Housingcosts

12 Jan 2020 - Roberto Lambert

INTRODUCTION

In this project, the monthly housing cost is predicted by applying several supervised machine learning models available in the Python scikit-learn library. A potential home buyer could benefit from this machine learning application by providing the user a cost estimate of a property before closing the deal. Government agencies could use this application to identify homes in financial distress in a given region, thereby influencing their policy decisions.

DATA

The data set used is called the Housing Affordability Data System (HADS) which consists of individual datasets spanning the years 1985 to 2013. The data sets are available for download here: American Housing Survey: Housing Affordability Data System. The HADS data are sourced from the American Housing Survey (AHS) national sample microdata and the AHS metropolitan sample microdata. Therefore, more details can be obtained by referring to the AHS data. Each row in the data is an observation of a housing unit. The features fall under 4 categories:

To avoid data leakage issues, the features corresponding to cost measures are not fed into the machine learning models. The table below lists the features used to predict the monthly housing cost.

Feature Name Description
AGE Age of head of household
BEDRMS Number of bedrooms in unit
FMR Fair market rent
INCRELAMIPCT Household income relative to area median income (percent)
IPOV Poverty income
LMED Area median income (average)
NUNITS Number of units in building
PER Number of persons in household
ROOMS Number of rooms in unit
VALUE Current market value of unit
REGION Census region
YEAR Year of housing survey
FMTBUILT Year unit was built
FMTASSISTED Assisted housing
FMTSTRUCTURETYPE Structure type
FMTMETRO Central city/suburban status
FMTZADEQ Adequacy of unit

The HADS data files provide more features which are not included in the following analysis.
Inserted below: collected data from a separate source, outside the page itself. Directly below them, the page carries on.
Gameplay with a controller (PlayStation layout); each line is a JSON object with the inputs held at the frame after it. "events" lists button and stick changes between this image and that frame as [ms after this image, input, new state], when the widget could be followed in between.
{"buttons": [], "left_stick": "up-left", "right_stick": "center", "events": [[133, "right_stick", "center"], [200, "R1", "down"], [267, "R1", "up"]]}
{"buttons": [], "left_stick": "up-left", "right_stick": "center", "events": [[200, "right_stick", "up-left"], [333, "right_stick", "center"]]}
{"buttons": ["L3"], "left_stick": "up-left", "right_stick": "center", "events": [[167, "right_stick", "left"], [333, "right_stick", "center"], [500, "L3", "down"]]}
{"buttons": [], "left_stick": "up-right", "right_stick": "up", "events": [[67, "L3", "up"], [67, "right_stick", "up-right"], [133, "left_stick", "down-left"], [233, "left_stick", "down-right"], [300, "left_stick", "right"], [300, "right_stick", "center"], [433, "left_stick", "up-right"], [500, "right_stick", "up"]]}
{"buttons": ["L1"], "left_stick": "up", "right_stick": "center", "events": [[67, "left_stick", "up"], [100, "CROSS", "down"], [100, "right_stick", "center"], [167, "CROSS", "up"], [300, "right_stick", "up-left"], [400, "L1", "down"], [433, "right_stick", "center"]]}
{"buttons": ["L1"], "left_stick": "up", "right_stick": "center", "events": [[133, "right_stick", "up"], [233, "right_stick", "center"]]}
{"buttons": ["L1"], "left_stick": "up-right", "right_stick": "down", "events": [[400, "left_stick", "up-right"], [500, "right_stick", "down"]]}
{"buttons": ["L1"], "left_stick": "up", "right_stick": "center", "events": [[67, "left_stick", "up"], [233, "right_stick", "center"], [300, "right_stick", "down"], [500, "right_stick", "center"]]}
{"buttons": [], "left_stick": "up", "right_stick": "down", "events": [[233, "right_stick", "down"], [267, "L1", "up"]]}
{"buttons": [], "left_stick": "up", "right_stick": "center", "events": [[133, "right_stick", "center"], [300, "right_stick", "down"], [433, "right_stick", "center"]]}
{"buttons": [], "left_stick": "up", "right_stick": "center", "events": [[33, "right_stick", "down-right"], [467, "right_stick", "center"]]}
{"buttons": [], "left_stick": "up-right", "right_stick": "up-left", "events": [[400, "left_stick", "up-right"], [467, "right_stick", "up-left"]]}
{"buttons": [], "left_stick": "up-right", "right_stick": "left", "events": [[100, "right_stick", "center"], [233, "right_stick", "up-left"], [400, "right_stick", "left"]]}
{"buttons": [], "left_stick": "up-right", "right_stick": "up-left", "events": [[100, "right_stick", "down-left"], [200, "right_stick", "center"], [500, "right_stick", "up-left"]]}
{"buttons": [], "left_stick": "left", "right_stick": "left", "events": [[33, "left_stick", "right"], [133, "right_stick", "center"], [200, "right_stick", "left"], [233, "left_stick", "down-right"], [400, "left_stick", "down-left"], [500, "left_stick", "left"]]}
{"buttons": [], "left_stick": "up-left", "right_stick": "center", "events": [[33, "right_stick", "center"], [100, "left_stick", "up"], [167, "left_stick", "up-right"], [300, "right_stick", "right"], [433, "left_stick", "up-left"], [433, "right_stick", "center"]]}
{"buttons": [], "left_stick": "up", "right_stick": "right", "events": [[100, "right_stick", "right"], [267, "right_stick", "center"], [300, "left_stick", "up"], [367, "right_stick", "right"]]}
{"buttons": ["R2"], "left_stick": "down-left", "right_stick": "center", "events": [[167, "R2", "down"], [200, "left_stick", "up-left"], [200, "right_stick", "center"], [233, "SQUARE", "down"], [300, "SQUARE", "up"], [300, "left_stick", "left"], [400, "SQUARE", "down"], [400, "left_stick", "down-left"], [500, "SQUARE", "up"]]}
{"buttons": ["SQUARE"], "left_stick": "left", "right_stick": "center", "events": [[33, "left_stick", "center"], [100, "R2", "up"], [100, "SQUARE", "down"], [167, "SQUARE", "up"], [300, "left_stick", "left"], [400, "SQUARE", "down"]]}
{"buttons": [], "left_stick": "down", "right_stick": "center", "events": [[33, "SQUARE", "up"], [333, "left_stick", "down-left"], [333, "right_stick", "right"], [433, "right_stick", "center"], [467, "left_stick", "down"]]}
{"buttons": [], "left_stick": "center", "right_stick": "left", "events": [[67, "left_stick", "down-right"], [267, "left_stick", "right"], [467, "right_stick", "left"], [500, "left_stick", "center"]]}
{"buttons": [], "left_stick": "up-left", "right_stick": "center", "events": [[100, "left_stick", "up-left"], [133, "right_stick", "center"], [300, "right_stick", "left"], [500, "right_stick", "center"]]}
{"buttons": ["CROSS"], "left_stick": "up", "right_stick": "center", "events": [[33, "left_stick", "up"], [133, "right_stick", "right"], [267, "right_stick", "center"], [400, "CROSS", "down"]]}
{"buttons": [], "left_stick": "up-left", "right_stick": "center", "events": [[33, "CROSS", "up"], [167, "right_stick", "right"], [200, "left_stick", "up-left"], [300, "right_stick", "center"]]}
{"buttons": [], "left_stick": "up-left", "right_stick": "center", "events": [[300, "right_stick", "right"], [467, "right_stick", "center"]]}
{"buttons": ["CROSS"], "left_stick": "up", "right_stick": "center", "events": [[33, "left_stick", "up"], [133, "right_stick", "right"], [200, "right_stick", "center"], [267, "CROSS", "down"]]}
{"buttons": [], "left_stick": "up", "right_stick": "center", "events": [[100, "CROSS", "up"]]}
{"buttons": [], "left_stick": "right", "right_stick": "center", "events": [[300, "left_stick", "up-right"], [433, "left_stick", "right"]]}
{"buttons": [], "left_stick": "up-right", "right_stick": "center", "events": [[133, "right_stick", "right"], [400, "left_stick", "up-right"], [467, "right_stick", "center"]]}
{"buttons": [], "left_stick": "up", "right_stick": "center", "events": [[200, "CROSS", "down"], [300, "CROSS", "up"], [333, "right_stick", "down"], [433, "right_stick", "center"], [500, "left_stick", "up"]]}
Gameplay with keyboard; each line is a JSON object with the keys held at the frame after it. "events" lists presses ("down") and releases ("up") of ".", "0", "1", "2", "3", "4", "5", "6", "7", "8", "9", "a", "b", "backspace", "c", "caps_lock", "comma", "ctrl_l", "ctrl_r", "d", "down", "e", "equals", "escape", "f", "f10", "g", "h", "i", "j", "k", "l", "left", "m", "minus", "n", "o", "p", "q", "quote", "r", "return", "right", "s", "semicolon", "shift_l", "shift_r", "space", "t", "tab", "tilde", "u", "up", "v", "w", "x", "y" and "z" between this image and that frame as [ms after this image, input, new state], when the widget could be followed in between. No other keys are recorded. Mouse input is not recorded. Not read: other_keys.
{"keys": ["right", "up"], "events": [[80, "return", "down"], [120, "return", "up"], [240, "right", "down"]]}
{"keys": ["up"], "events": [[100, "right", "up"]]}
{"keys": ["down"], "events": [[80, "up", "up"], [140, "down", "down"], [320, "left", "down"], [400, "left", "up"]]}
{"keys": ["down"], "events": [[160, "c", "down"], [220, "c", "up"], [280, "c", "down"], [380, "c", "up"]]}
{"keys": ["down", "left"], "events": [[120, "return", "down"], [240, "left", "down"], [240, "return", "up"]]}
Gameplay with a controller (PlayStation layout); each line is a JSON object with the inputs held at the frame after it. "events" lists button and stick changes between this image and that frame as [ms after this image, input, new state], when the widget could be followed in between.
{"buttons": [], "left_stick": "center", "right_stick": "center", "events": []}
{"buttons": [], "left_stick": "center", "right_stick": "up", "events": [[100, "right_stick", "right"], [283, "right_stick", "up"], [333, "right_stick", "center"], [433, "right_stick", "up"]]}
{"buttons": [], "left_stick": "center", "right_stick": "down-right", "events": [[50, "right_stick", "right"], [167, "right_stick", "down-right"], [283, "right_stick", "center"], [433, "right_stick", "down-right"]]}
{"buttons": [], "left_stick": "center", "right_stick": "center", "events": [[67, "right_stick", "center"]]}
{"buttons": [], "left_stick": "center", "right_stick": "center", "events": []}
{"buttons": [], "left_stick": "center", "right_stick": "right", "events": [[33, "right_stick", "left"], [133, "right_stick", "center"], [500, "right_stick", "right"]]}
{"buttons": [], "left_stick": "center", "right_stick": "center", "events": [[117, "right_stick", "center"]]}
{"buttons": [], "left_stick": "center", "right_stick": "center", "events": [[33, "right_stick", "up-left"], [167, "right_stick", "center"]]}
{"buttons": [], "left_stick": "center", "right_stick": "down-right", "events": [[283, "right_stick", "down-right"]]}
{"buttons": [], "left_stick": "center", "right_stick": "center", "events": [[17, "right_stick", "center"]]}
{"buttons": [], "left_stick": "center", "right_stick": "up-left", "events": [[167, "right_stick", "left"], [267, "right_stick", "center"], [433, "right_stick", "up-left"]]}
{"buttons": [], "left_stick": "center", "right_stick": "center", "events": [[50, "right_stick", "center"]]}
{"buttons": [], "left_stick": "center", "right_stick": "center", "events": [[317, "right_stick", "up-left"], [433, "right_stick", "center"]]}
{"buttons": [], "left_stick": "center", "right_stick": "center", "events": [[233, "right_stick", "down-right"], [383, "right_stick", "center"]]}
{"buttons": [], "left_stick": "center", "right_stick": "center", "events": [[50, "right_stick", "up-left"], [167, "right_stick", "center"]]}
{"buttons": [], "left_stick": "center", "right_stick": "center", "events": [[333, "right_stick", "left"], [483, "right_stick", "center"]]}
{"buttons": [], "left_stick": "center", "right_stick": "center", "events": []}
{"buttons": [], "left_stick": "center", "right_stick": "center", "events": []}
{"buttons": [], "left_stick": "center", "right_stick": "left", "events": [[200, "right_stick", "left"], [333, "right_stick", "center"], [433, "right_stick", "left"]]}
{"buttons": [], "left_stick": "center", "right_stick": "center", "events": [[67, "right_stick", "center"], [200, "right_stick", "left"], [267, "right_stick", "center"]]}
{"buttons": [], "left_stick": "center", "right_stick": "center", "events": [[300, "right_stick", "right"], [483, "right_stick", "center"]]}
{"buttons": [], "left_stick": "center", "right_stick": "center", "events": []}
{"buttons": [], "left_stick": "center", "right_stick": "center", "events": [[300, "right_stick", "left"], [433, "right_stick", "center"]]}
These discarded variables are related to either LMED or INCRELAMIPCT.

Note that the features starting with string FMT (for formatted) are categorical variables. Therefore one-hot encoding was applied to these, ending up with with a 29-dimensional feature space. Following various data clearning/wrangling steps, the data set ends up having 486,785 observations.

For the analysis that follows, Python code was written in various Jupyter notebooks. The notebook files can be found here

MODELS

Two supervised learning algorithms are applied to predict the monthly housing cost (column name is ZSMHC in data files): ridge linear and random forest. The data is split into a test and training set. The training set is used to fit the model and the test data is used to calculate the model’s score. The table below lists the scores for the different models1:

Model Score
Linear Ridge 0.554
Random Forest 0.606

Ridge Linear Model

This model is applied due to its simplicity and easy interpretability of the output coefficients. At first, the hyperparameter alpha is tuned over the range from 0.01 to 100. The best value was found to be an alpha of 10. However, the score value was roughly the same across all values of alpha used (score was about 0.57). In order to compare the relative importance of the coefficients, the data was scaled to mean 0 and variance 1, and the train scaled data was fitted to a linear ridge instance with alpha set to 10. The corresponding coefficients for the scaled data are plotted below.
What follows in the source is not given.